### WHAT THE TASK REQUIRES
Report only the number of lines that contain the string "Freiballonführern" in the records below.

——————————

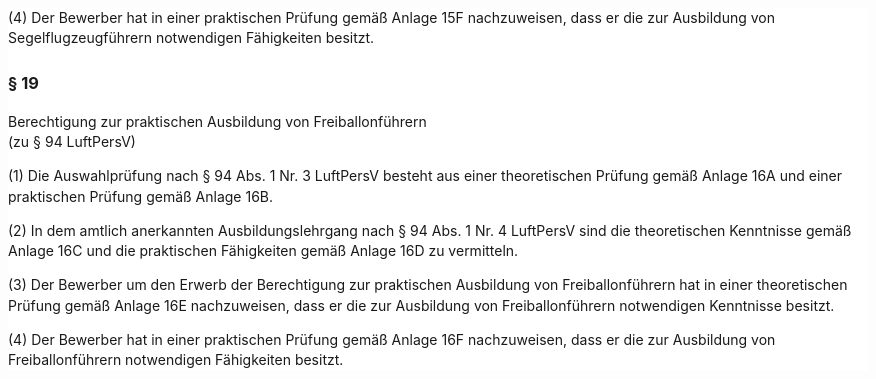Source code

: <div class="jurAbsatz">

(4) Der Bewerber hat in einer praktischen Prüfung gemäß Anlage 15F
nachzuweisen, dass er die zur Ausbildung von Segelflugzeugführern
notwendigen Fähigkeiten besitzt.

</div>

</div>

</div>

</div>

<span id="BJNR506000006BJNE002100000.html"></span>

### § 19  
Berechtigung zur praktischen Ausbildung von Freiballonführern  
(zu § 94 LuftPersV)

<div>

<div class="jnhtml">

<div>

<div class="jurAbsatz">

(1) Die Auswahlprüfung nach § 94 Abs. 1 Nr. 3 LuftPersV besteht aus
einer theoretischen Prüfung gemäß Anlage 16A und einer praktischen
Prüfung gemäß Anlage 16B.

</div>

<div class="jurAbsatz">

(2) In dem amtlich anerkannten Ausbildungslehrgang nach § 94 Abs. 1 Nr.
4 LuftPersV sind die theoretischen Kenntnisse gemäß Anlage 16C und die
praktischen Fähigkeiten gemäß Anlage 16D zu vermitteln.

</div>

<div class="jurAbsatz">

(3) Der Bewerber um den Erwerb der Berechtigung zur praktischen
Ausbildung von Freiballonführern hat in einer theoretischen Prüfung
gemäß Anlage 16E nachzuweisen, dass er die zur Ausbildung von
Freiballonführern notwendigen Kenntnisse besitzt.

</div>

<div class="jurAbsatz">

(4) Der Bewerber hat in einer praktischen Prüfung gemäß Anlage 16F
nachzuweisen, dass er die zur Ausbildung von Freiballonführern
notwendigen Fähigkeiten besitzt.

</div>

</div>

——————————

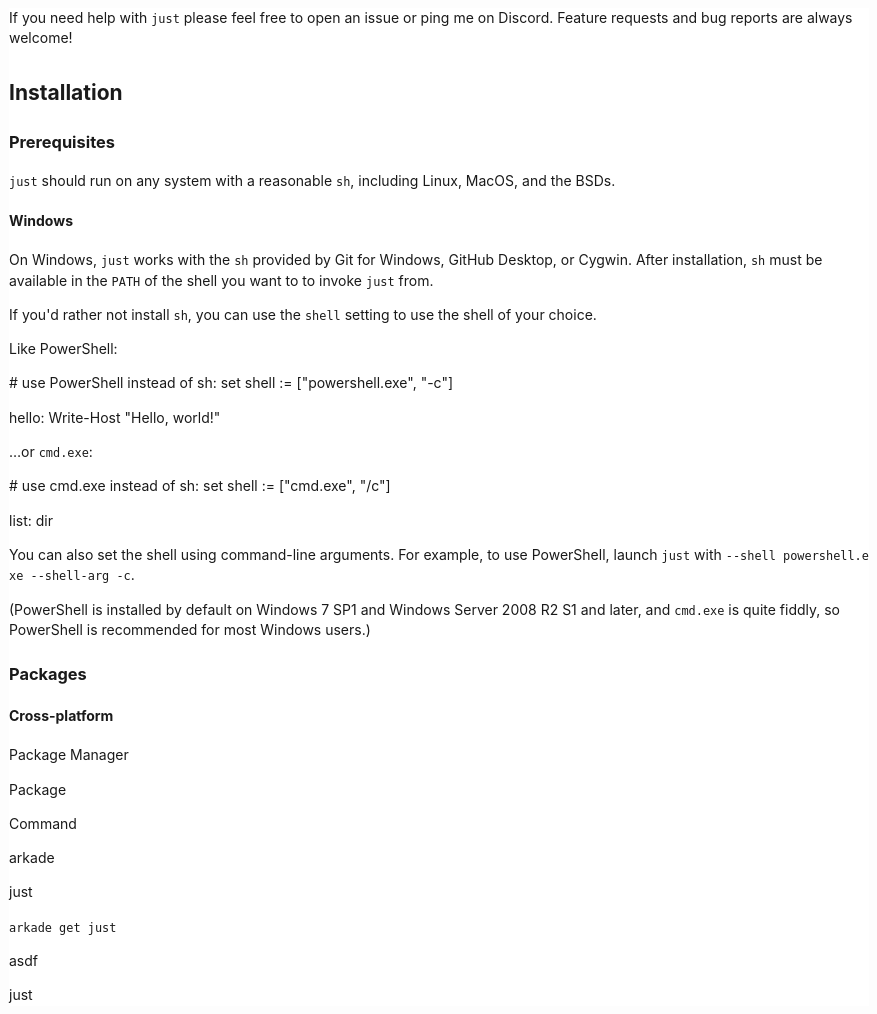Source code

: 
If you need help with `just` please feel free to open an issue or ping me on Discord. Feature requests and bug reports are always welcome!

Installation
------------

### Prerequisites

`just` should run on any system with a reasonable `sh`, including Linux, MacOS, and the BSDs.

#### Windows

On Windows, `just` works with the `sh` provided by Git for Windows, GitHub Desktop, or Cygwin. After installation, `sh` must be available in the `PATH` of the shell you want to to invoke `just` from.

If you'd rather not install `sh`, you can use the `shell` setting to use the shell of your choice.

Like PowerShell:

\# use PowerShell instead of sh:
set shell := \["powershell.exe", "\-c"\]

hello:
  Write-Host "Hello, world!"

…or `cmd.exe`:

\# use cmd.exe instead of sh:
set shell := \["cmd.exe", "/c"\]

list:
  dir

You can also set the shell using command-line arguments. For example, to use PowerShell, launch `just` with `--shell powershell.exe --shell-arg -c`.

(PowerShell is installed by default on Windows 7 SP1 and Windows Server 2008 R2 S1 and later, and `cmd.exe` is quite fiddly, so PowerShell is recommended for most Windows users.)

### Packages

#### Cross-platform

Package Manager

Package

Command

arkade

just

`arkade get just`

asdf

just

——————————

### RESULT OF THE EXERCISE
4